Paul Renner speaking with Friends Plumbing owner Monty Kosloski (right) in Oldsmar on April 9, 2026. (Photo by Mitch Perry/Florida Phoenix)
OLDSMAR — Florida GOP gubernatorial candidate Paul Renner took his “Affordability Now” tour to Tampa Bay Thursday, where the conversation focused on property insurance rates, property taxes, and growing discontent with condominium and homeowners’ associations (HOAs).
Florida voters have made clear over the past year that affordability is their top concern. In a University of North Florida survey last month, 50% of respondents said it is their top concern, with the next highest issue being political polarization at 12%.
Struggling in the polls, the former speaker of the Florida House held an exchange about the cost of living in Florida with about a dozen employees at Friends Plumbing, a small business in northeastern Pinellas County. The biggest complaints were high fees, restrictive rules, and authoritarian structures within HOAs and condo associations.
“I understand wanting to keep the neighborhood neat, nice, and clean,” said an unidentified Friends Plumbing staffer. “I do want that as a person who bought a home and I want my neighbor’s home to look good just like mine, but where do we draw the line about what they can tell you to do and not to do and how much they charge you?”
Monty Kosloski, owner of Friends Plumbing, said he considered purchasing a beachfront property in Pinellas County, but that the HOA fees were “out of control.”
“A thousand dollars, $1,200 for an HOA for an eight-story building? That’s a lot of revenue that they’re bringing in. Where the hell is all of that going? The whole thing is concrete. There’s no grass to cut,” he said. “The HOAs in this area are a real problem.”
An unidentified woman complained “the lobbyists are lining the pockets of our politicians and nothing’s getting done to actually get relief for the homeowners and to create more affordability when it comes to these HOAs and condo associations.”
Lawmakers in Tallahassee did attempt to do something about those problems during the regular legislative session.

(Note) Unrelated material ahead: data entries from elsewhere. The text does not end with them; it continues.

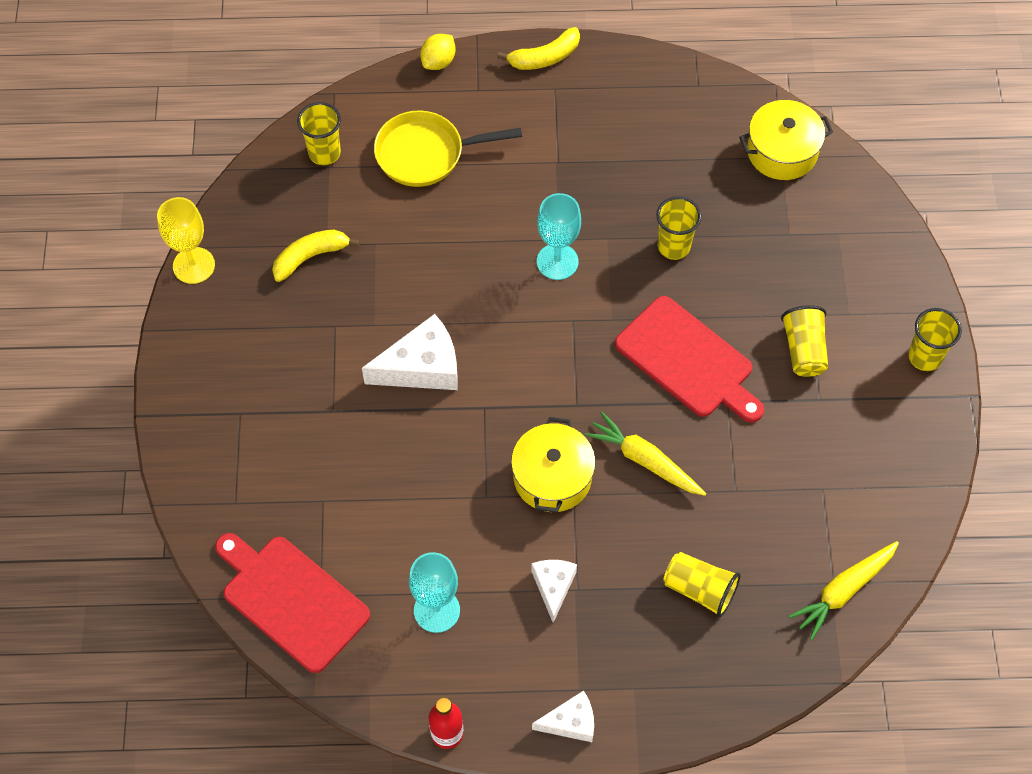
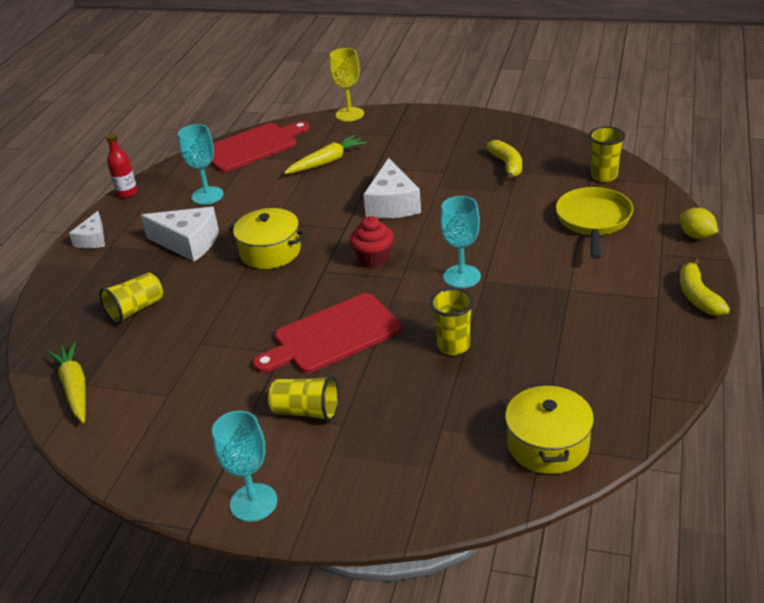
camera: 110 degrees right, 25 degrees down
yellow goblet [157,197,215,284] -> yellow goblet moved to [329,48,364,121]
white cheese [531,560,577,623] -> white cheese [141,207,219,262], size x1.68
yellow carrot [585,412,706,496] -> yellow carrot moved to [284,135,367,174]
yellow cup [908,308,962,371] -> turquoise goblet [212,411,277,522]
none -> red cupcake [350,216,394,268]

A proposal designed to reform HOAs (HB 657) passed nearly unanimously in the Florida House last month, 108-2. However, its Senate companion (SB 1498) advanced only in one of its three assigned committees, effectively killing the bill by the time the session ended on March 13.
Among its provisions was creating a process for homeowners to dissolve an association and allow state circuit courts to set up “community association court programs” to settle disputes.
Renner said it’s a complaint he’s heard countless times since he began his campaign for governor last fall.
He also heard concerns on Thursday about Florida’s property insurance market. Republicans in the Capitol have maintained that the crisis has abated in the past year, touting reforms they contend have eased the way for 17 new insurance companies to enter the state. They also say dozens of homeowners and auto insurers have filed for rate decreases.
Renner himself has touted some of those statistics, but he acknowleged more needs to be done.
“I think that our reforms are absolutely working, but it was going up so fast and now it’s leveling off and some people are seeing reductions,” he told the Phoenix following the meeting. “We have competition, we’re moving in the right direction, we’ve gotta protect the reforms we’ve got, but there’s more that we can do regulatory and more home hardening with the My Florida Safe Home [program] and things of that nature.”
Renner said he’s working on a major property tax reform package that he’ll unveil in the next few weeks. In November, he called for the Legislature to reduce ad valorem taxes levied by local governments to the previous year’s levels, as well as a reduction based on how each county’s spending had increased since 2020.
That proposal came as Gov. Ron DeSantis had been campaigning for months on allowing voters to decide whether to reduce or even eliminate non-school property taxes on homesteaded properties this November. Despite the buildup, however, the Florida Senate, seemingly taking their cues from DeSantis, declined to offer any type of property tax plan during the regular session, ignoring a Houses joint resolution to end all such taxes.
DeSantis didn’t like that plan and intends to call a special session on the topic.
“There is no proposal on the ballot right now for 2026, so what I’m proposing would be as governor going forward if they don’t get anything done this year — and it’s not looking good right now,” he said at one point during the nearly 45-minute discussion.
Renner blasted state government leaders during the last week of the regular session last month, saying the cost of living was “crushing” Florida families yet “Tallahassee has just ignored” the problem. He doubled down on that criticism Thursday.
“I say this as a Republican. They’ve totally failed and missed the No. 1 issue that people are facing, which is the cost of living,” he said. “And your job when you’re in the majority is to solve people’s problems. And so, we’ll do that, and I’ve gotten after these issues and I’m going to get after them and do more when I’m governor.”
Renner later held a second stop in Tampa. He is scheduled to make four more appearances on his tour next week.
Renner, Lt. Gov. Jay Collins, and investment firm CEO James Fishback are trailing significantly behind U.S. Rep. Byron Donalds of Naples in the Aug. 18 Republican primary for governor. An Emerson College survey of 465 likely Florida Republican voters published last week showed Donalds with 46% support, with the other three nominees in the low single-digits.